*** Opening MATERIAL FOR THE TASK ***

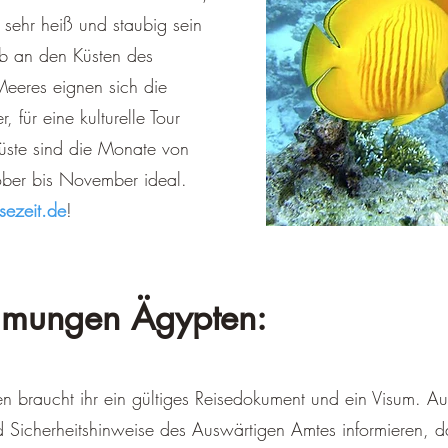
ehr heiß und staubig sein
ub an den Küsten des
Meeres eignen sich die
 für eine kulturelle Tour
üste sind die Monate von
ber bis November ideal.
sezeit.de
!
mmungen Ägypten:​
en braucht ihr ein gültiges Reisedokument und ein Visum. Au
nd Sicherheitshinweise des Auswärtigen Amtes informieren, d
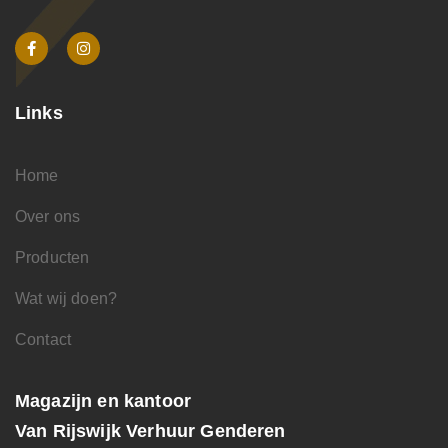
Links
Home
Over ons
Producten
Wat wij doen?
Contact
Magazijn en kantoor
Van Rijswijk Verhuur Genderen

*** Closing MATERIAL FOR THE TASK ***

## ABOUT THIS TASK
Update the lines above so that "Producten" becomes "Diensten" and nothing else changes. Leave the pictures out of your answer.

## THE ANSWER
ehr heiß und staubig sein
ub an den Küsten des
Meeres eignen sich die
 für eine kulturelle Tour
üste sind die Monate von
ber bis November ideal.
sezeit.de
!
mmungen Ägypten:​
en braucht ihr ein gültiges Reisedokument und ein Visum. Au
nd Sicherheitshinweise des Auswärtigen Amtes informieren, d
Links
Home
Over ons
Diensten
Wat wij doen?
Contact
Magazijn en kantoor
Van Rijswijk Verhuur Genderen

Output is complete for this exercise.